**WHAT TO PRODUCE:** What you return must match the data below exactly, minus any pictures.

Document understanding data
+===+
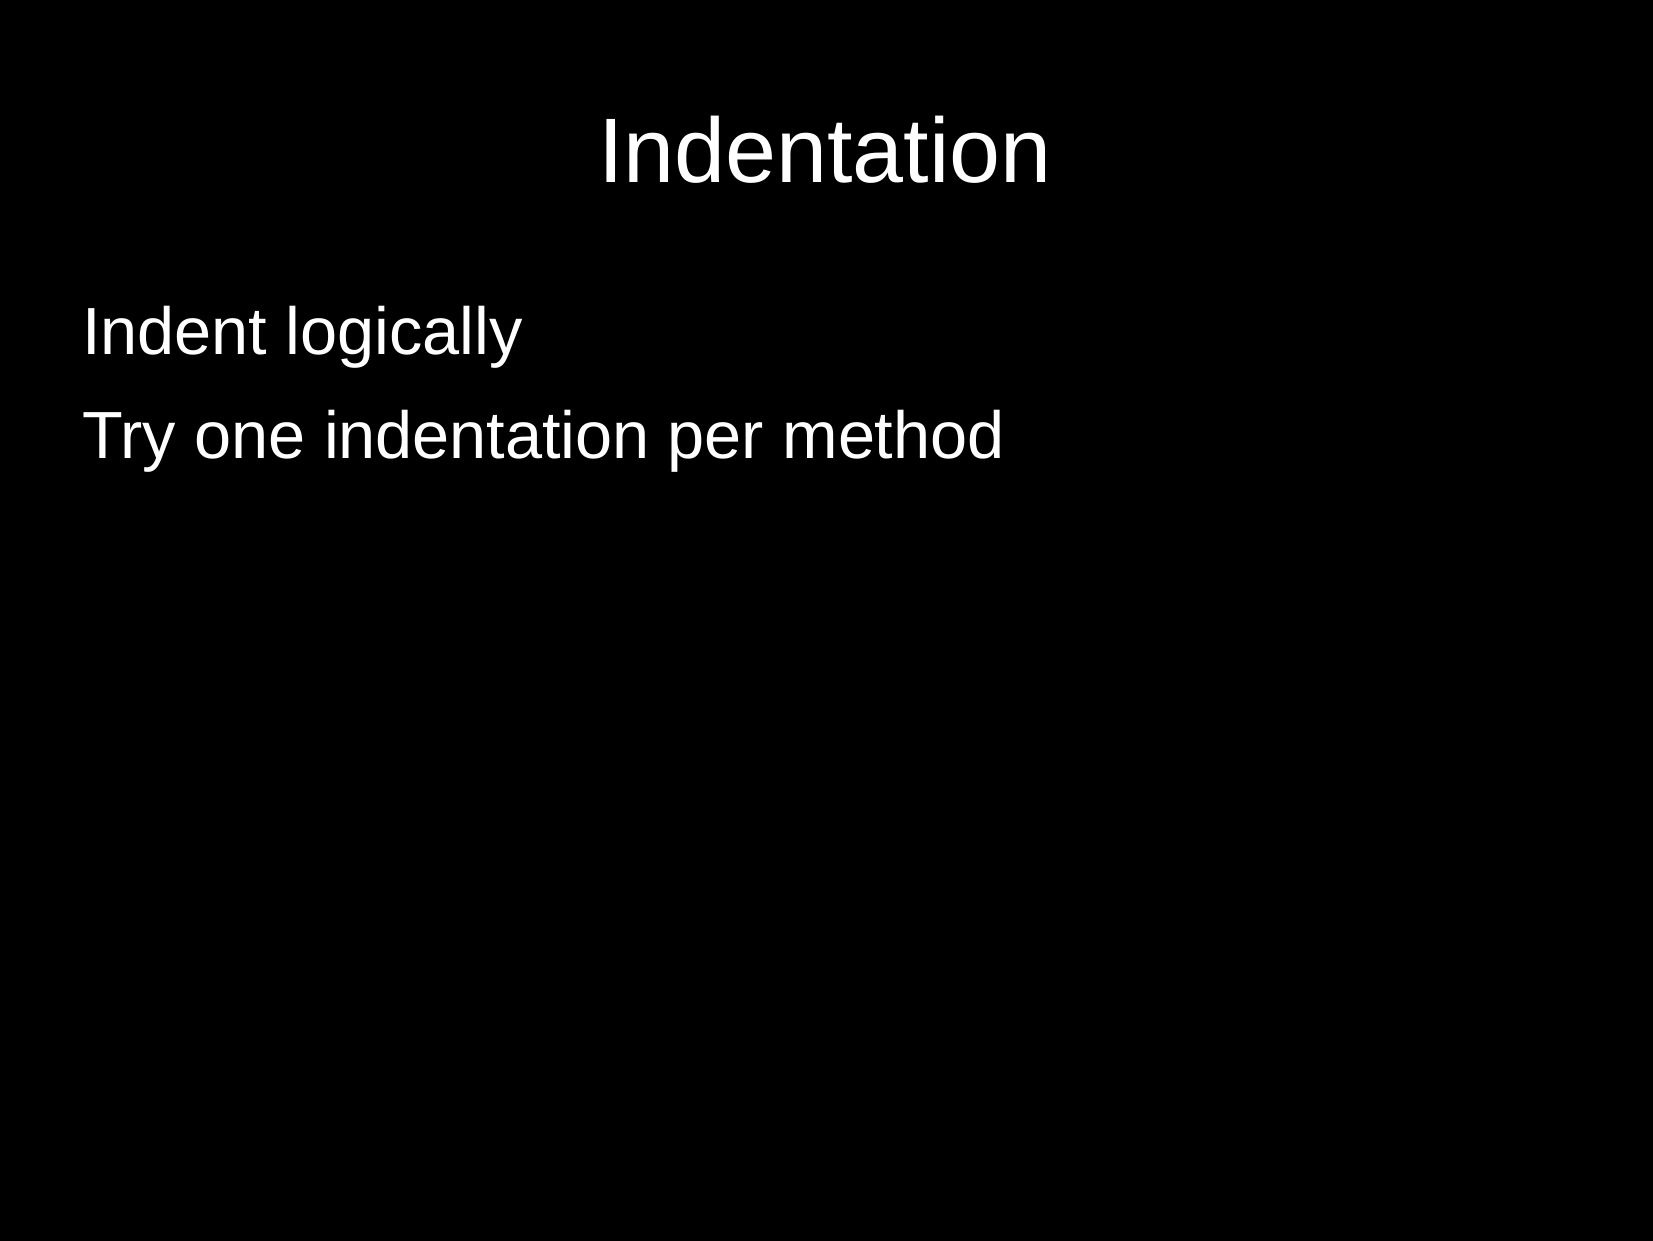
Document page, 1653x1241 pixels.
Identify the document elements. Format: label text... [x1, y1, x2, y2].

list Indent logically Try one indentation per method [82, 290, 1568, 1107]
title Indentation [82, 49, 1568, 254]
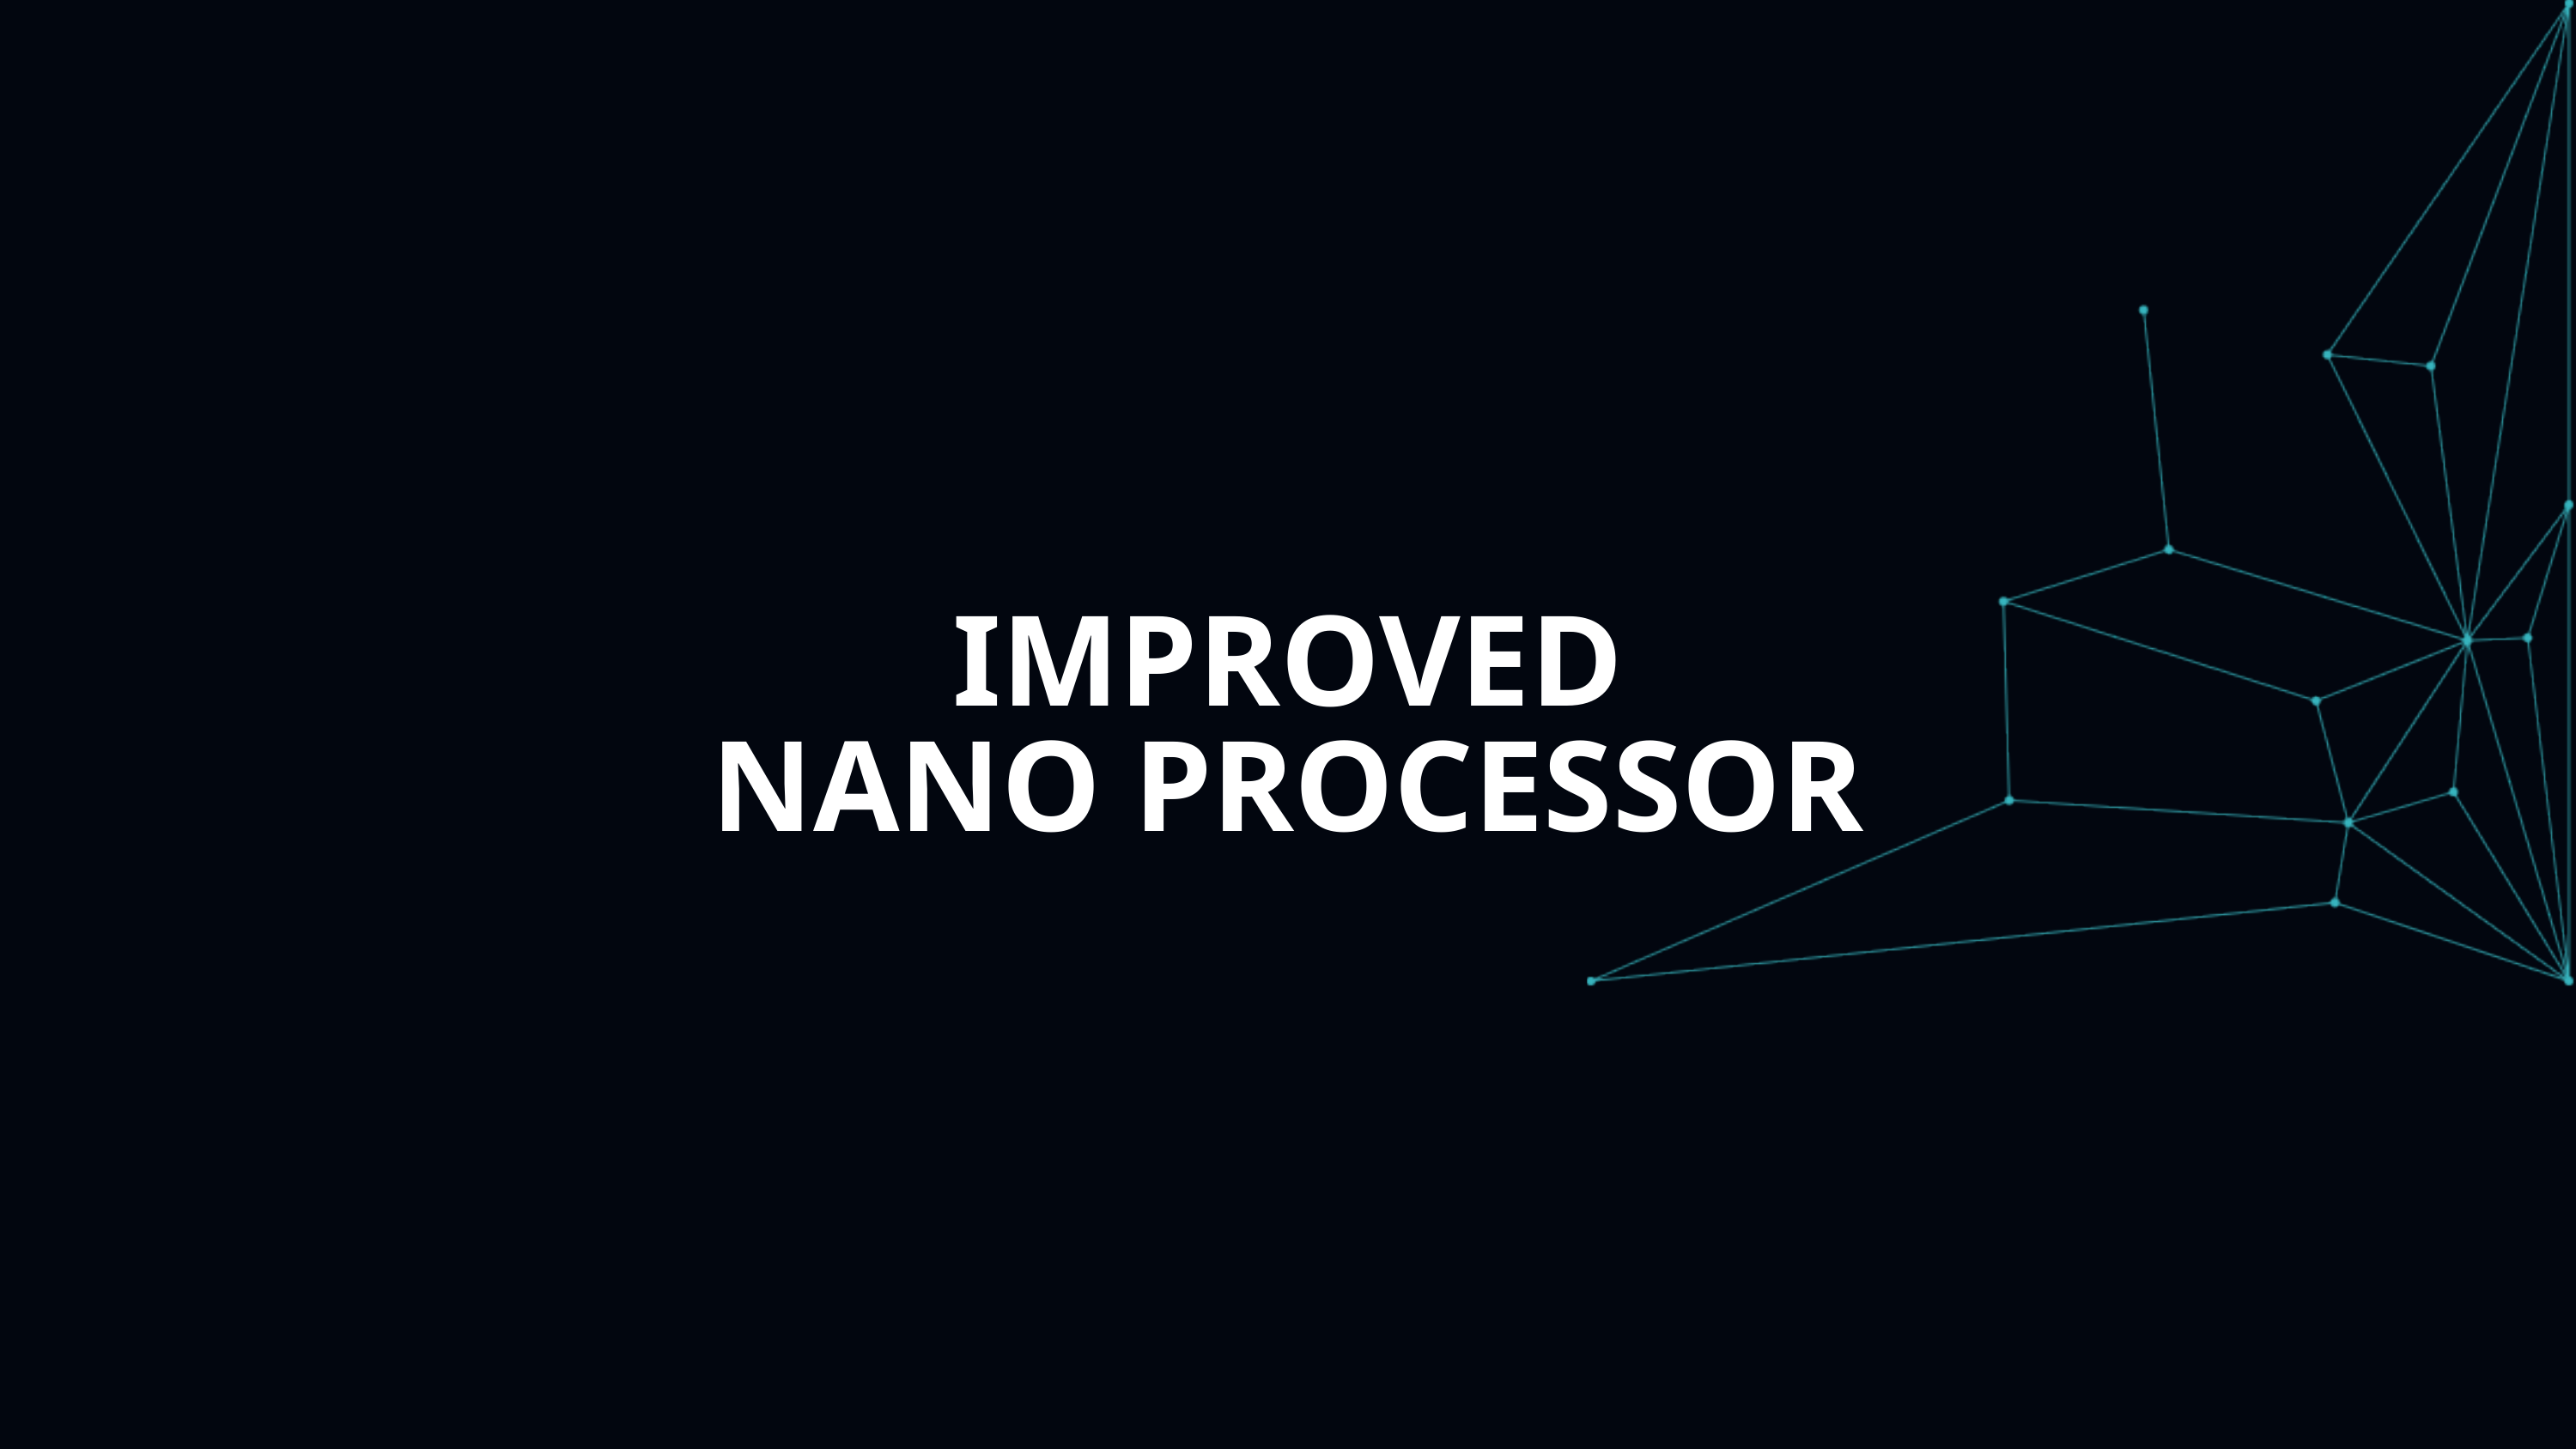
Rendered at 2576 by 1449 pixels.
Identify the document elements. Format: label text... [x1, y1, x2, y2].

text_box IMPROVED NANO PROCESSOR [394, 605, 2182, 857]
text_box [1587, 0, 2576, 989]
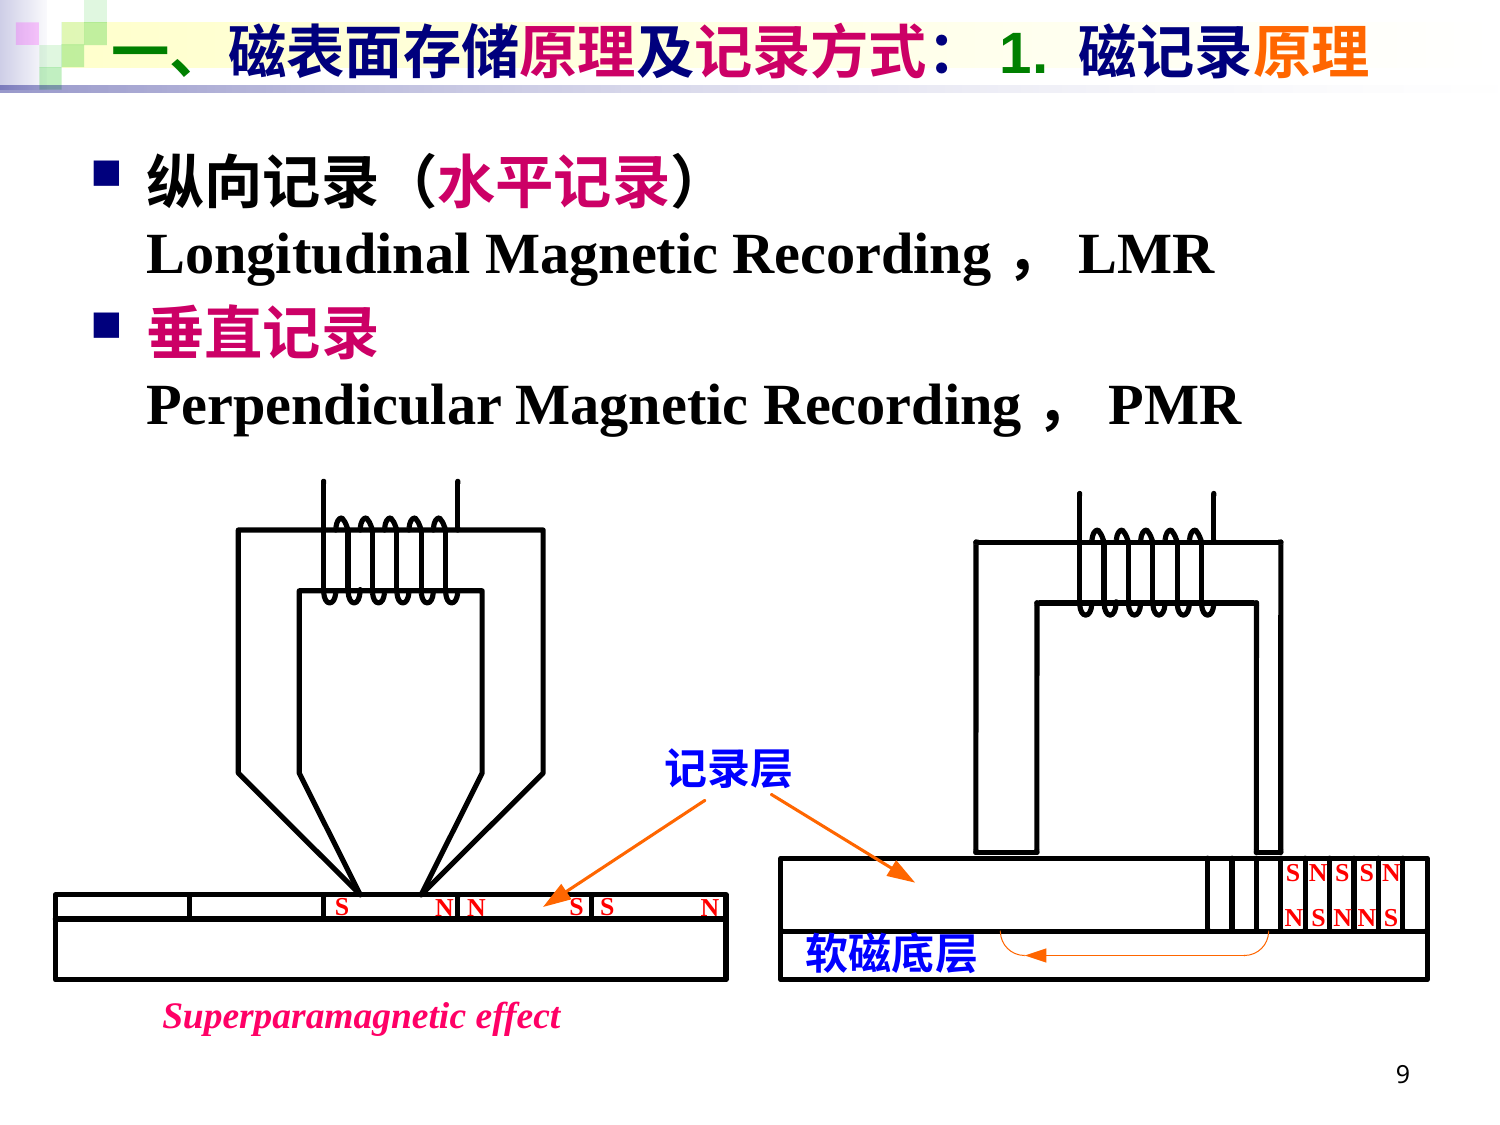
+===+
**EXERCISE ANSWER:**
Document page, 1653x1241 pixels.
Identify the document elements. Format: label text... [x1, y1, x2, y2].

list Indent logically Try one indentation per method [82, 290, 1568, 1107]
title Indentation [82, 49, 1568, 254]
Rendered at 2576 by 1449 pixels.
Identify the document elements. Format: label text... [x1, y1, x2, y2].

text_box IMPROVED NANO PROCESSOR [394, 605, 2182, 857]
text_box [1587, 0, 2576, 989]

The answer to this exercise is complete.